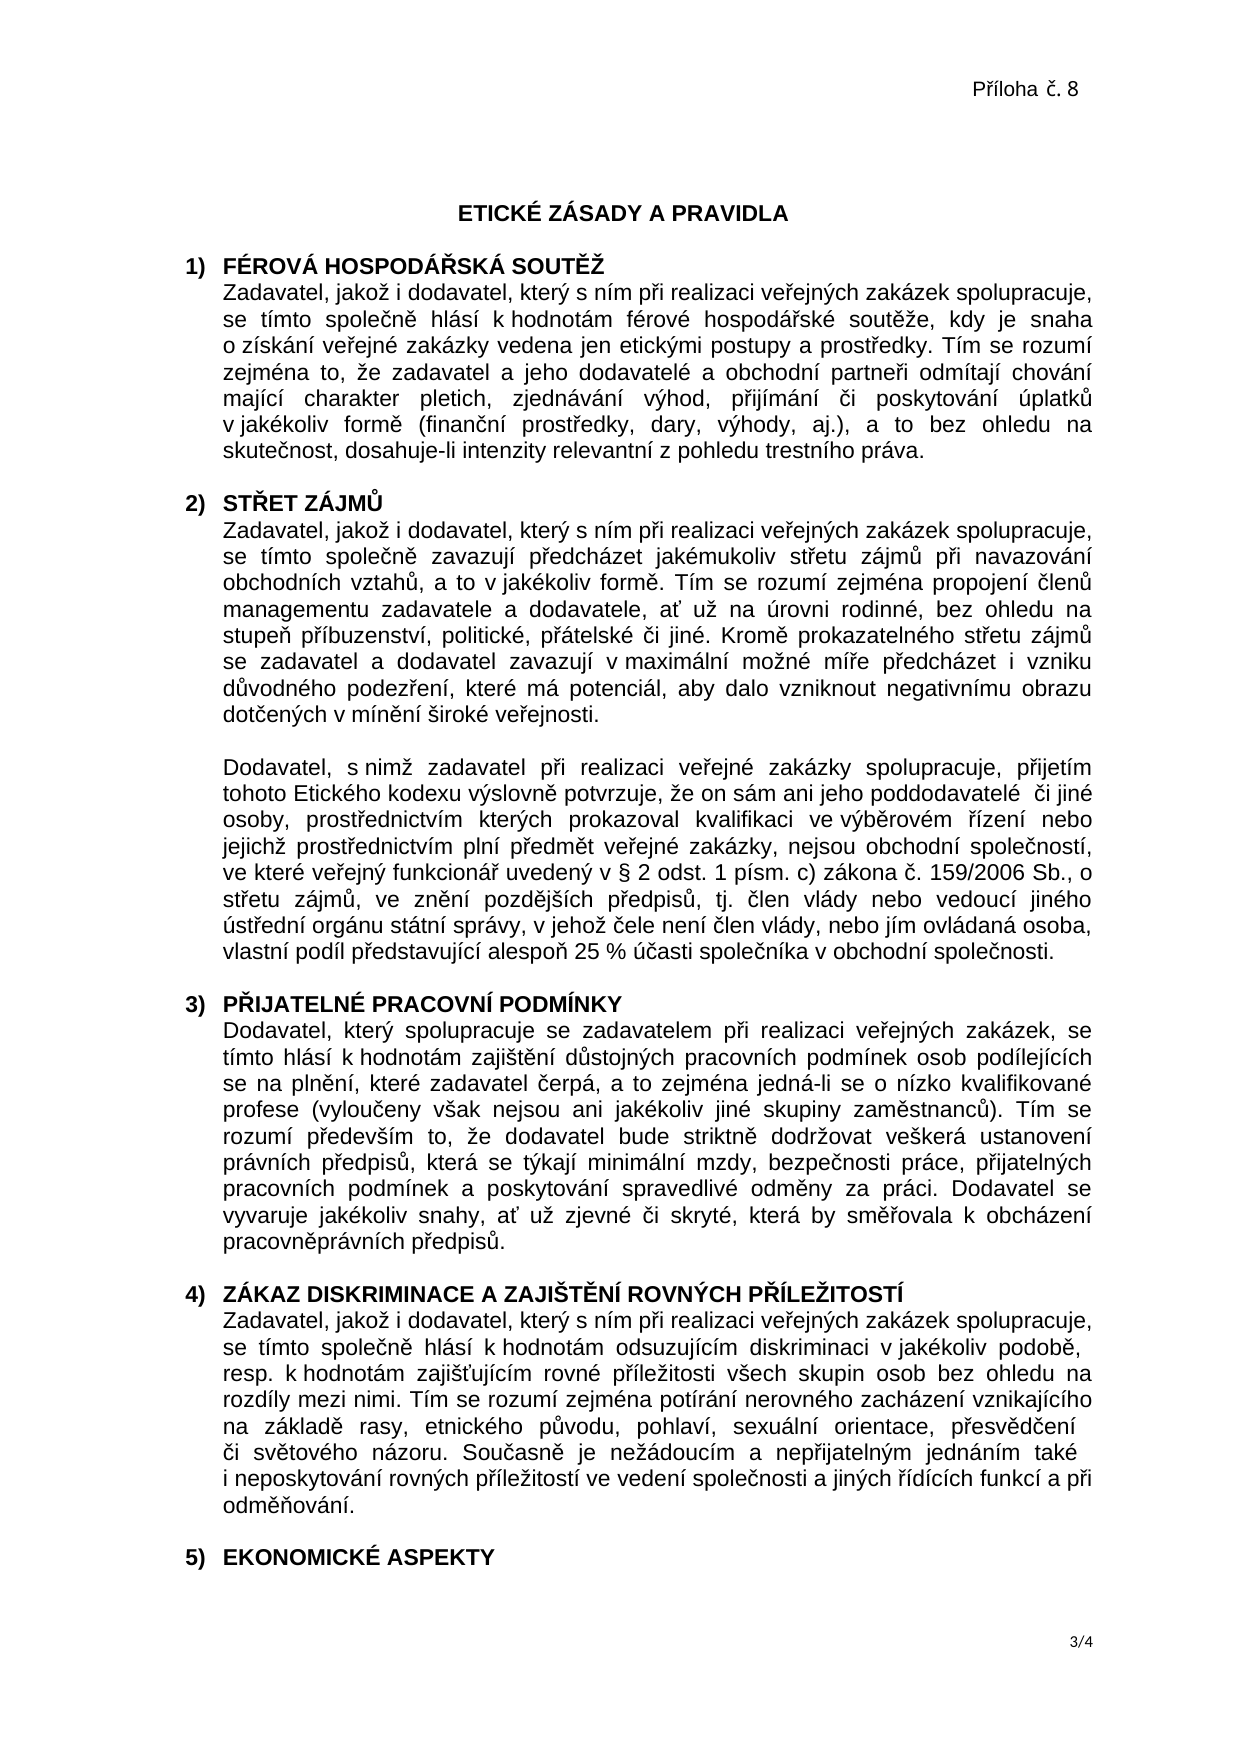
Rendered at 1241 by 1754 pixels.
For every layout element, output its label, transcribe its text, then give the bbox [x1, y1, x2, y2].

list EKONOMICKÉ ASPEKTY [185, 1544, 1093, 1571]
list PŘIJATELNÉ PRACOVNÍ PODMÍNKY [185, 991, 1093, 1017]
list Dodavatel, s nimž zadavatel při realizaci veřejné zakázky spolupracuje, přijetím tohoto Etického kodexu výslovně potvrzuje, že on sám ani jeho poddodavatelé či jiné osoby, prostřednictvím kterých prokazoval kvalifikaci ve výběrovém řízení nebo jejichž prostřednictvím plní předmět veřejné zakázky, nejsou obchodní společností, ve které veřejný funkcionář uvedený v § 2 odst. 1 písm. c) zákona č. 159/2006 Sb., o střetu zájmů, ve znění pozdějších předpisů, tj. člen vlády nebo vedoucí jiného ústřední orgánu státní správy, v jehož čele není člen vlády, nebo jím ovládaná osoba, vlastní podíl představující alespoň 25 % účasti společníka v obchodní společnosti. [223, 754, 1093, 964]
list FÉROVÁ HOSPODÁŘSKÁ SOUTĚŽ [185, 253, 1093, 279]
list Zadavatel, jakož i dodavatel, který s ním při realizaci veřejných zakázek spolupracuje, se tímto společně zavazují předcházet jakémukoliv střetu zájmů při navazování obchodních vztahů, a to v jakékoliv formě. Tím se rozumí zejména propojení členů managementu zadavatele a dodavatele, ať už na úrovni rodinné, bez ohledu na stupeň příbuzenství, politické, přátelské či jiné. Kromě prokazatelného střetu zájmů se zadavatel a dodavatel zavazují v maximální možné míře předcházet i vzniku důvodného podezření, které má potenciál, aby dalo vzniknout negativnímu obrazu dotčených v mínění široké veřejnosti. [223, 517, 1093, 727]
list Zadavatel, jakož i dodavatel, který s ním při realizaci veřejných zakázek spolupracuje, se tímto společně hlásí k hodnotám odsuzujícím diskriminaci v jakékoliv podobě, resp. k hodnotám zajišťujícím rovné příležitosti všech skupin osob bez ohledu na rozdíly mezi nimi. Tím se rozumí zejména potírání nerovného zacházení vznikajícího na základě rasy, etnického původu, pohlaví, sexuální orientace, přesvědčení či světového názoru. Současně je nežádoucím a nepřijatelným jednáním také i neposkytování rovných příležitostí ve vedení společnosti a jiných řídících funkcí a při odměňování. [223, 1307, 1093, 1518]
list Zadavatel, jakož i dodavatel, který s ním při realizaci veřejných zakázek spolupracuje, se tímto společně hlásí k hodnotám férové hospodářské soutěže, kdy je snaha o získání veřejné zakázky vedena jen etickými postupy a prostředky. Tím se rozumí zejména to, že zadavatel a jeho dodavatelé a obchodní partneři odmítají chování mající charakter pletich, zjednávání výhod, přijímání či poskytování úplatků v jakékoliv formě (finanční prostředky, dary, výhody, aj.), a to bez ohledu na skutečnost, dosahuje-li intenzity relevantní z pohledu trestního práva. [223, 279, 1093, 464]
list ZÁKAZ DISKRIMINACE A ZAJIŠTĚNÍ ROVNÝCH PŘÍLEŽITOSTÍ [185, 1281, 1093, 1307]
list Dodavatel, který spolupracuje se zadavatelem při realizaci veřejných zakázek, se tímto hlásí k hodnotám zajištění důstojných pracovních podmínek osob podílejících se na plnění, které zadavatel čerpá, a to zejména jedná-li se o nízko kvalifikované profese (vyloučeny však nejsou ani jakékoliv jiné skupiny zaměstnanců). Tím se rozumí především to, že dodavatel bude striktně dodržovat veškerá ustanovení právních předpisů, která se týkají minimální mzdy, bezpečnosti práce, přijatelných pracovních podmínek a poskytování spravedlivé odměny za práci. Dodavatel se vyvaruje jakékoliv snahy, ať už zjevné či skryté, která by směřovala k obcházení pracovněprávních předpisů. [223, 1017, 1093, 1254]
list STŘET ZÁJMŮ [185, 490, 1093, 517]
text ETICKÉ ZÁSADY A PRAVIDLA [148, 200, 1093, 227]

==

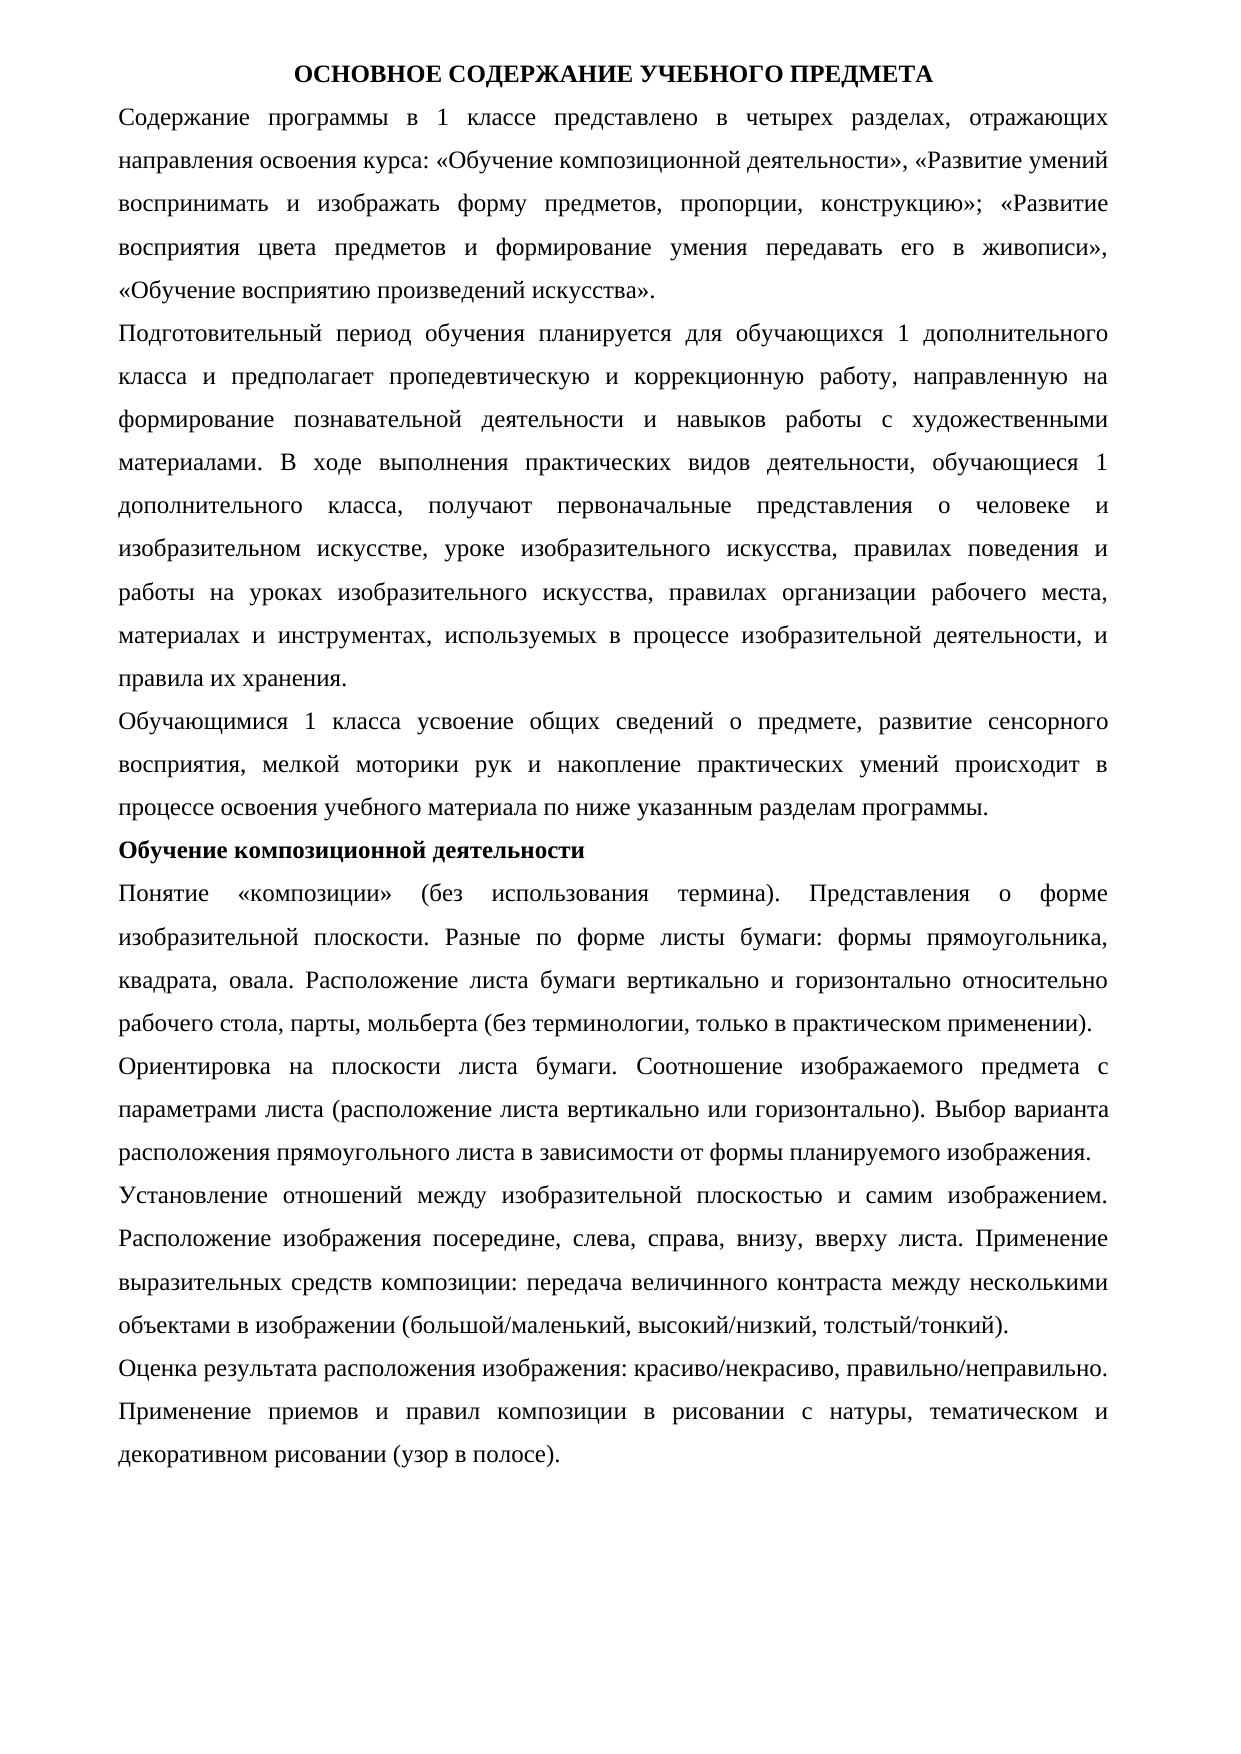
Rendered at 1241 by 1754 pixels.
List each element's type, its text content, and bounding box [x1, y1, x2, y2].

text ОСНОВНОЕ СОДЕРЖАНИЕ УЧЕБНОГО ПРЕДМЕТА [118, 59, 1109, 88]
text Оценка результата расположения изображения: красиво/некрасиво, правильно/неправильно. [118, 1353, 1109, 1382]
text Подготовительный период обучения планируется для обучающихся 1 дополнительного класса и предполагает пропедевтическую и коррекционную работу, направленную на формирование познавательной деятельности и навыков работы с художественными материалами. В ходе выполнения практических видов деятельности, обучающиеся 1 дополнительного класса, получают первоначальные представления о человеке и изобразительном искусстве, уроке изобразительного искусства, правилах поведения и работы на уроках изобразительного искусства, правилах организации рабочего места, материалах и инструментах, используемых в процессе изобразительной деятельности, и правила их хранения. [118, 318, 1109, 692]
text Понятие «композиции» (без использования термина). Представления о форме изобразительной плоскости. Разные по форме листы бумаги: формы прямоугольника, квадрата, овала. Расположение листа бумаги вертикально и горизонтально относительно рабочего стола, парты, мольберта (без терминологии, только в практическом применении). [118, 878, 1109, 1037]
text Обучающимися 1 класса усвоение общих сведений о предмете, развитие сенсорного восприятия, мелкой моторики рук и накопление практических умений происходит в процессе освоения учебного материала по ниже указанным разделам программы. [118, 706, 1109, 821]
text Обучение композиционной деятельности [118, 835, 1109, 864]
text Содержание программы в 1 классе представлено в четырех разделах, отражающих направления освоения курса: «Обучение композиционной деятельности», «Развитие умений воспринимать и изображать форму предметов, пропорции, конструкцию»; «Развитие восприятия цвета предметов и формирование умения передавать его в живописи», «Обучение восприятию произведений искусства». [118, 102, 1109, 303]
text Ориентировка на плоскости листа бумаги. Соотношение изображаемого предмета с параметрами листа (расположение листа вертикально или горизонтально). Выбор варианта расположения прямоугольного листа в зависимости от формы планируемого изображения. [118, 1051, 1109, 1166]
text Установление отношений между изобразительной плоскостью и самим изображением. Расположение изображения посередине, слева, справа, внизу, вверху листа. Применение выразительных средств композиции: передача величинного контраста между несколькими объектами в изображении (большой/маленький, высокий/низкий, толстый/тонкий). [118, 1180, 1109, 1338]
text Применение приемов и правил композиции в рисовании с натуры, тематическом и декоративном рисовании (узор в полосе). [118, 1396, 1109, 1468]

> _Your task_: Your reply should consist of one number: how many lines above contain the word "формы".

> _Response area_: 2